Unlike content generation models that can take several seconds to complete reasoning, robots need to continuously observe, reason, and execute. Focusing on this feature, LingBot-VA 2.0 adopts the MoE architecture to improve reasoning efficiency while ensuring model capabilities; it also introduces an asynchronous reasoning mechanism to decouple and parallelize environment observation, model reasoning, and action output, enabling robots to reason while executing, without missing the best operation timing while waiting for model calculation to complete. These designs ultimately serve the same goal — to allow robots to truly operate in a real-time, continuously changing physical environment.

Finally, the link from robots understanding tasks to completing actions has been reconnected.

For a long time, there has been a typical gap in the robotics field: models can understand language instructions, but cannot stably map semantics to accurate actions. LingBot-VA 2.0 further enhances the alignment capability between semantics and Action through a new generation of VAE, establishing a more direct connection between "understanding" and "execution", allowing robots not only to know what the task is, but also to complete the task more accurately.

Full pre-training, causal modeling, MoE and asynchronous reasoning, and a new generation of VAE seem to correspond to four different technical innovations, but essentially they all point to the same goal: to allow robots to get rid of simple reproduction of existing actions, truly learn to understand the physical world, and autonomously complete tasks in a constantly changing environment.

This change is ultimately reflected in model capabilities.
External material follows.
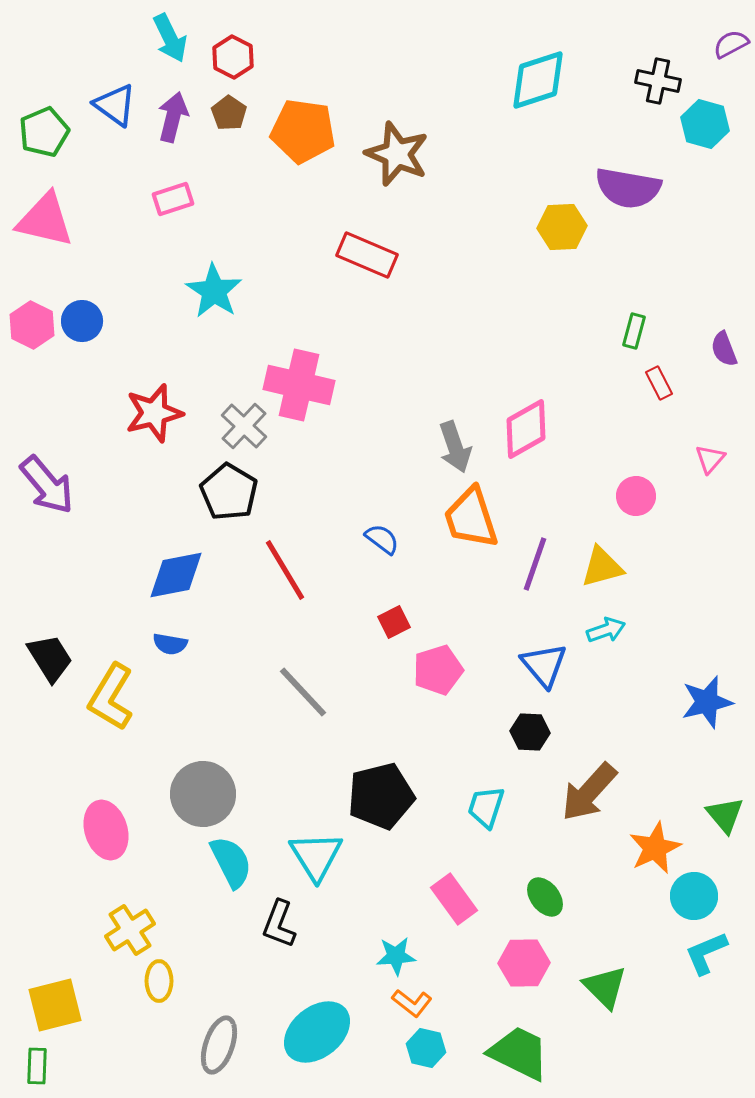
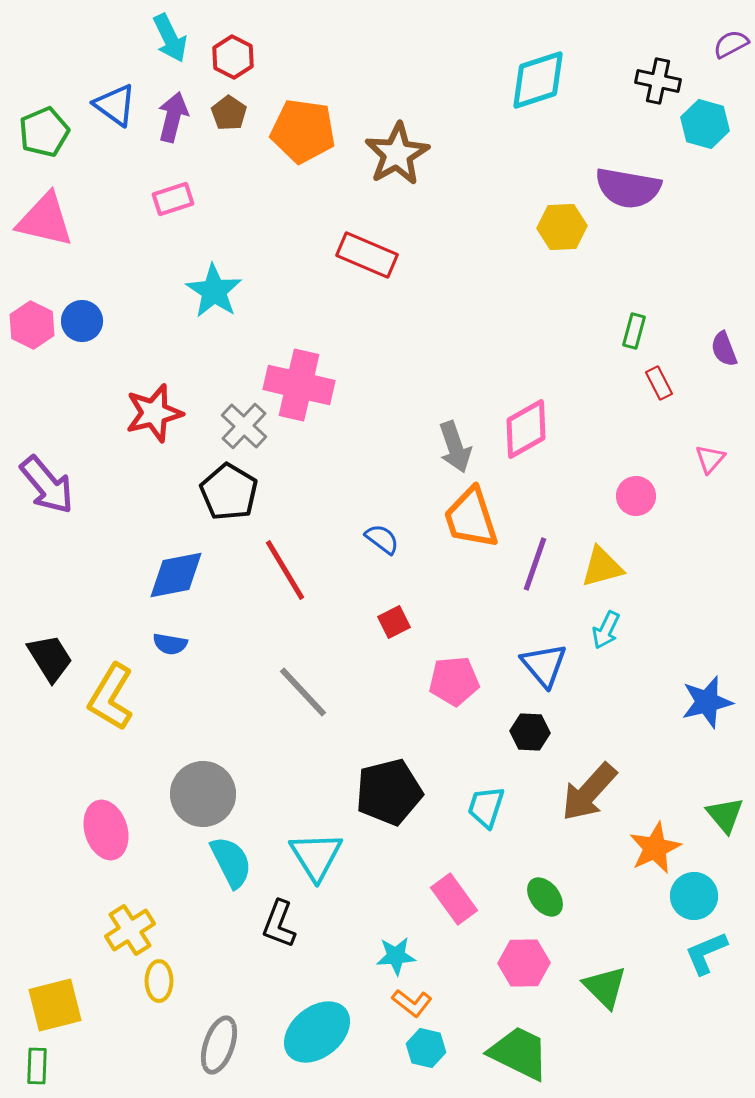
brown star at (397, 154): rotated 20 degrees clockwise
cyan arrow at (606, 630): rotated 135 degrees clockwise
pink pentagon at (438, 670): moved 16 px right, 11 px down; rotated 12 degrees clockwise
black pentagon at (381, 796): moved 8 px right, 4 px up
LingBot-VA 2.0 can complete post-training adaptation with only a small amount of data in new scenarios, and can support complex tasks such as dynamic grasping, desktop confrontation, and continuous operation, showing stronger generalization capabilities when facing unfamiliar environments.

04. The discussion about "robot brains" has only just begun

Looking back, the timing when Ant Lingbo proposed "Embodied Native" is no accident.
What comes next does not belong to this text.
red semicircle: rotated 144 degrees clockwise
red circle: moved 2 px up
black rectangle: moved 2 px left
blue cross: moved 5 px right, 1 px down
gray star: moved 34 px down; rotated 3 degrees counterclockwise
In the past two years, the robotics industry has completed rapid iterations of body capabilities, and more and more robots have begun to enter real scenarios; at the same time, the industry has gradually realized that what determines the upper limit of robot capabilities is whether robots can turn every real interaction into reusable intelligence, and continuously learn and generalize across different robots, tasks, and scenarios.

Behind this, there is still an undiscovered problem: robots do not have their own Internet.

Unlike large language models that can continuously expand their capabilities by relying on massive amounts of Internet data, the cost for robots to obtain real interaction data is always high, and the data scale is naturally limited. If this problem cannot be solved, the growth rate of robot capabilities will eventually be restricted. For this reason, a new round of exploration around pre-training methods, world models, and robot foundation models is becoming a new competitive focus in the industry.

In this context, the value of "Embodied Native" is not only that it proposes a new technical concept, but also that it attempts to answer a more fundamental question: when the learning object changes from the Internet to the physical world, should robot foundation models also have their own set of design paradigms.

From this perspective, LingBot-VA 2.0 represents the first systematic demonstration by Ant Lingbo of another development path for embodied intelligence — from perception, prediction to action, from model training to system architecture, everything is centered on how robots understand and learn the physical world.

It is still too early to conclude whether this path will become the mainstream of the industry in the future. But every technological paradigm shift starts when the industry begins to re-discuss a fundamental question.

Today, when the entire robotics industry begins to pay attention to, discuss, and debate the technical route of robot brains, Ant Lingbo has already taken the lead in presenting its own answer.